Claudius Charles Wilson (October 1, 1831 - November 27, 1863) was a Confederate States Army colonel and brigade commander during the American Civil War. Wilson's promotion to brigadier general on November 16, 1863, was confirmed posthumously. Wilson was a lawyer and U.S. Solicitor general for eastern Georgia before the Civil War. Wilson died of a fever while in camp at Ringgold, Georgia, on November 26, 1863.

==Early life==
Claudius C. Wilson was born October 1, 1831, at Effingham County, Georgia. He was the son of Dr. Josiah Stewart Wilson of Liberty County, Georgia, and the great-grandson of Brigadier General Daniel Stewart, a brigadier general in the Georgia Militia who served during the American Revolutionary War and the War of 1812.

Wilson graduated with highest honors from Emory College in Oxford, Georgia, in 1851. He became a lawyer at Savannah, Georgia, the following year. In 1859, he was elected U.S. Solicitor general for eastern Georgia, but he resigned in 1860 to resume his practice with the firm of Wilson, Norwood and Lester at Savannah.

Wilson married Katharine McDuffie Morrison on September 14, 1852. They had four children, two of whom, John M. Wilson and Anna Belle Karow, were living in Savannah, Georgia, when their mother died in May 1904.

==American Civil War service==
Claudius C. Wilson began his Confederate Army Civil War service as a captain in the 25th Georgia Infantry Regiment, which he helped to raise, on August 9, 1861. He was promoted to colonel of the regiment on September 2, 1861. In 1862, the regiment was stationed at points along the coasts of South Carolina and Georgia, including Tybee Island until the Confederates evacuated it and including Savannah. Wilson acted as a brigade commander during much of this time.

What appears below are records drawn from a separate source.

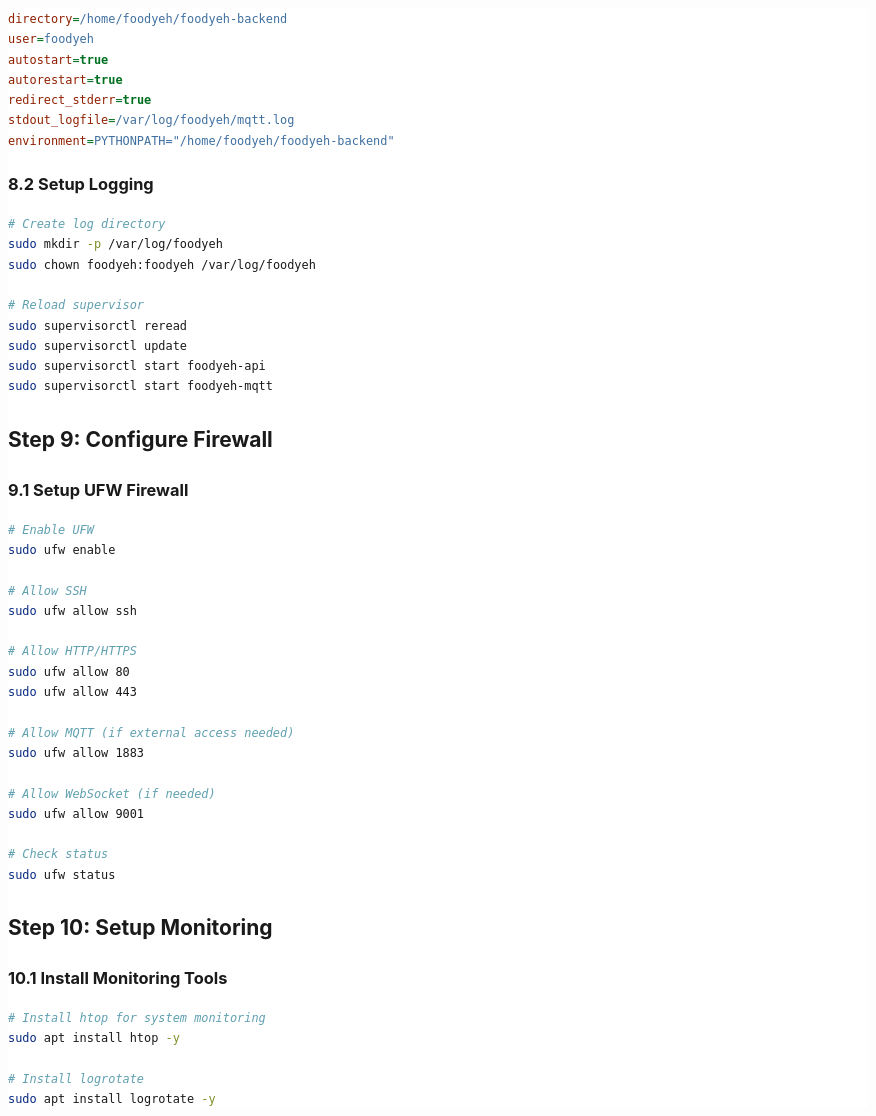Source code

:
 ```ini
directory=/home/foodyeh/foodyeh-backend
user=foodyeh
autostart=true
autorestart=true
redirect_stderr=true
stdout_logfile=/var/log/foodyeh/mqtt.log
environment=PYTHONPATH="/home/foodyeh/foodyeh-backend"
```

### 8.2 Setup Logging
```bash
# Create log directory
sudo mkdir -p /var/log/foodyeh
sudo chown foodyeh:foodyeh /var/log/foodyeh

# Reload supervisor
sudo supervisorctl reread
sudo supervisorctl update
sudo supervisorctl start foodyeh-api
sudo supervisorctl start foodyeh-mqtt
```

## Step 9: Configure Firewall

### 9.1 Setup UFW Firewall
```bash
# Enable UFW
sudo ufw enable

# Allow SSH
sudo ufw allow ssh

# Allow HTTP/HTTPS
sudo ufw allow 80
sudo ufw allow 443

# Allow MQTT (if external access needed)
sudo ufw allow 1883

# Allow WebSocket (if needed)
sudo ufw allow 9001

# Check status
sudo ufw status
```

## Step 10: Setup Monitoring

### 10.1 Install Monitoring Tools
```bash
# Install htop for system monitoring
sudo apt install htop -y

# Install logrotate
sudo apt install logrotate -y
```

Wilson became a brigade commander in Major General William H.T. Walker's division in June 1863. The division was variously assigned to the Department of the West in June 1863-July 1863; the Department of Mississippi and East Louisiana, July 1863-August 23, 1863; Acting Lieutenant General Daniel Harvey Hill's Corps, Army of Tennessee, August 25, 1863-September 1863; the Reserve Corps, Army of Tennessee, September 1863; Lieutenant General James Longstreet's Corps, Army of Tennessee, September 26, 1863-November 12, 1863; and Lieutenant General William J. Hardee's Corps, Army of Tennessee, November 12, 1863-November 27, 1863.

Wilson's brigade was attached to General Joseph E. Johnston's forces attempting to relieve the Siege of Vicksburg Mississippi in early 1863 and later in defending Jackson, Mississippi. After the fall of Vicksburg, Wilson's brigade went to Georgia where they were part of the reserve corps at the Battle of Chickamauga. Wilson's distinguished conduct at that battle in initiating a counterattack when Union Army troops had driven back Confederate cavalry under Major General Nathan Bedford Forrest early on the second day of the battle and in capturing several artillery pieces helped win the battle for the Confederates. That conduct resulted in recommendations that Wilson be promoted to the grade of brigadier general.

Claudius C. Wilson was appointed brigadier general on November 16, 1863, but his promotion was not confirmed by the Confederate Senate and his commission had not been delivered to him before he died of "camp fever", now generally recognized as typhus, on November 27, 1863, at Ringgold, Georgia. The Confederate Senate confirmed Wilson's appointment posthumously on February 17, 1864.

==Burial==
Claudius Charles Wilson was buried at Bonaventure Cemetery, Savannah, Georgia.